The results revealed that the simulated mucosa had undergone high deformation in the studied model of single implant-retained overdenture; this may be attributed to the high stresses transmitted to that part as it is embedded between overdenture base and underlying bone. The high-stress values may be attributed to the heavy stresses transmitted onto the overdenture by the unilateral load application with the presence of only single implant with one ball attachment that may play only a minor role in distribution of the applied load. Consequently, the applied load mostly carried-by the overdenture and transmitted to the underlying mucosa as occurred in the present study.

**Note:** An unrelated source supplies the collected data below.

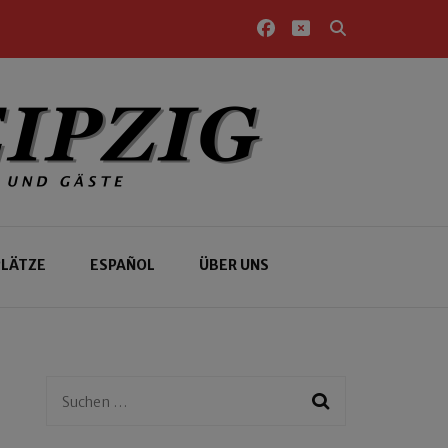
PLÄTZE
ESPAÑOL
ÜBER UNS
Suchen
nach:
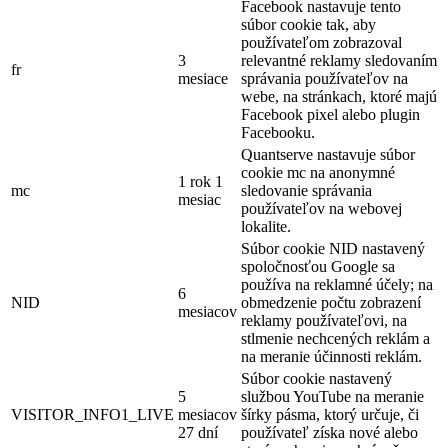
Facebook nastavuje tento
súbor cookie tak, aby
používateľom zobrazoval
3
relevantné reklamy sledovaním
fr
mesiace
správania používateľov na
webe, na stránkach, ktoré majú
Facebook pixel alebo plugin
Facebooku.
Quantserve nastavuje súbor
cookie mc na anonymné
1 rok 1
mc
sledovanie správania
mesiac
používateľov na webovej
lokalite.
Súbor cookie NID nastavený
spoločnosťou Google sa
používa na reklamné účely; na
6
NID
obmedzenie počtu zobrazení
mesiacov
reklamy používateľovi, na
stlmenie nechcených reklám a
na meranie účinnosti reklám.
Súbor cookie nastavený
5
službou YouTube na meranie
VISITOR_INFO1_LIVE
mesiacov
šírky pásma, ktorý určuje, či
27 dní
používateľ získa nové alebo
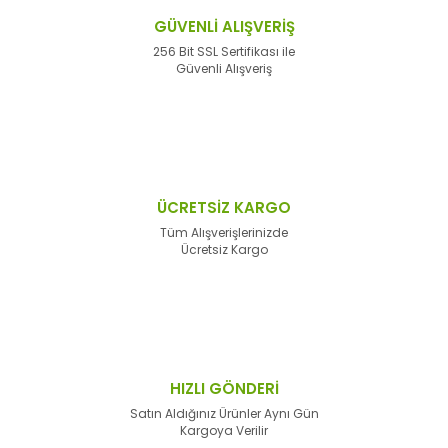
GÜVENLİ ALIŞVERİŞ
256 Bit SSL Sertifikası ile
Güvenli Alışveriş
ÜCRETSİZ KARGO
Tüm Alışverişlerinizde
Ücretsiz Kargo
HIZLI GÖNDERİ
Satın Aldığınız Ürünler Aynı Gün
Kargoya Verilir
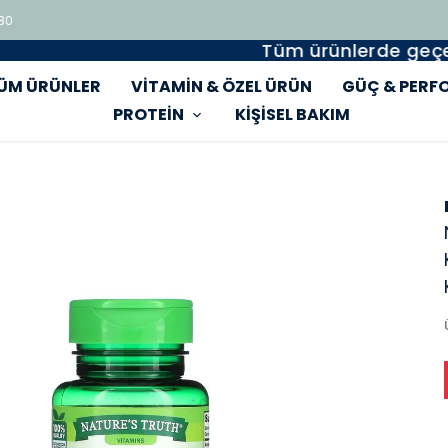
 80
Tüm ürünlerde geçerli %15 indirim
ÜM ÜRÜNLER
VİTAMİN & ÖZEL ÜRÜN
GÜÇ & PERF
PROTEİN
KİŞİSEL BAKIM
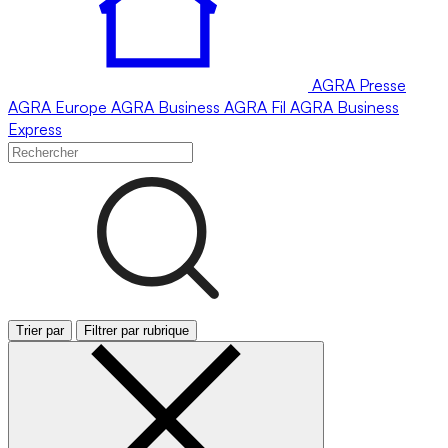
AGRA
Presse
AGRA
Europe
AGRA
Business
AGRA
Fil
AGRA
Business
Express
Trier par
Filtrer par rubrique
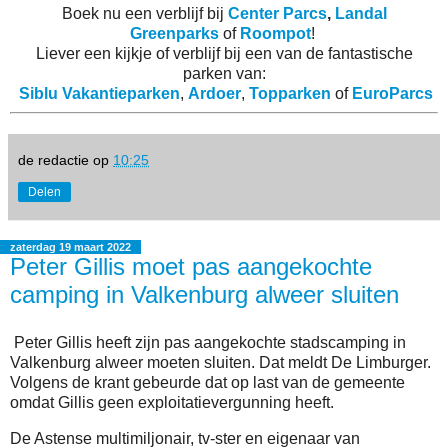
Boek nu een verblijf bij
Center Parcs
,
Landal
Greenparks
of
Roompot
!
Liever een kijkje of verblijf bij een van de fantastische
parken van:
Siblu Vakantieparken
,
Ardoer
,
Topparken
of
EuroParcs
de redactie
op
10:25
Delen
zaterdag 19 maart 2022
Peter Gillis moet pas aangekochte
camping in Valkenburg alweer sluiten
Peter Gillis heeft zijn pas aangekochte stadscamping in
Valkenburg alweer moeten sluiten. Dat meldt De Limburger.
Volgens de krant gebeurde dat op last van de gemeente
omdat Gillis geen exploitatievergunning heeft.
De Astense multimiljonair, tv-ster en eigenaar van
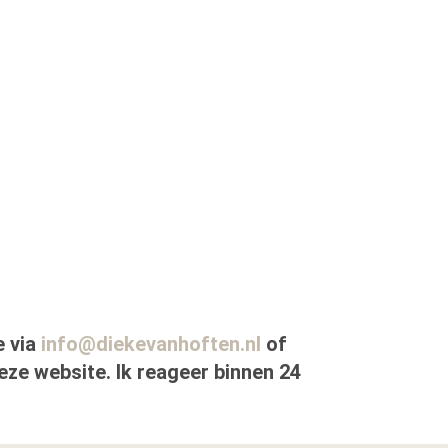
e via
info@diekevanhoften.nl
of
ze website. Ik reageer binnen 24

The use of two implants with corresponding ball attachments had resulted in superior stress distribution patterns than one or four implant overenture models regarding mucosa and overdenture deformations. This finding may be due to load dissipating quality of the ball attachments and especially when they are in strategic position as in two-implant overdenture wherever implants were installed in the interforaminal region. ³⁸ , ³⁹

Moreover, the flexion of the overdenture in the mandibular interfominal area may be minimal due to the presence of two implant support as well as the excellent retentive quality of the ball attachments that leads to less tissue-ward movement of the overdenture and consequently less stresses to underlying mucosa and bone. It was found that on unilateral loading, with ball/O-ring, attachment the strain was concentrated on the loading side implant. This is because the ball attachments are not splinted together and react to load separately.

These results were consistent with previous studies that noted that the axial force on the loading-side implant was minimal with the Ball/O-ring attachment. This may be the result of the stress-absorbing effect of the rubber O-ring component as reported by the previous studies. ⁴⁰ , ⁴¹ , ⁴²

Within the limitations of FEA, in which ball attachments were used, minimum amount of force was transmitted to the implant body. The load may have been absorbed at the rubber O-ring component and anchor head connection. Therefore, in the long term, prosthetic complications such as screw loosening or the need to replace O-ring matrices may occur. ²⁴ , ⁴³

Within the limitations of this study, it may be concluded that increasing number of implants reduces the overdenture stresses and deformations while implants receive more stresses and deformations. On the basis of available data, it is difficult to demonstrate that a particular number of implants offered better outcome as compared to another. This should not be interpreted as meaning that implant supported overdentures are ineffective. In general, using two implants in the canine region showed the best results when compared with using one or four implants, except for the caps. That may result in relatively short period between successive maintenances.

Financial support and sponsorship

This research was supported by the National Research Centre, Giza, Egypt, and Faculty of Oral and Dental Medicine, Cairo University, Cairo, Egypt.

Conflict of interest

The authors of this manuscript declare that they have no conflicts of interest, real or perceived, financial, or nonfinancial in this article.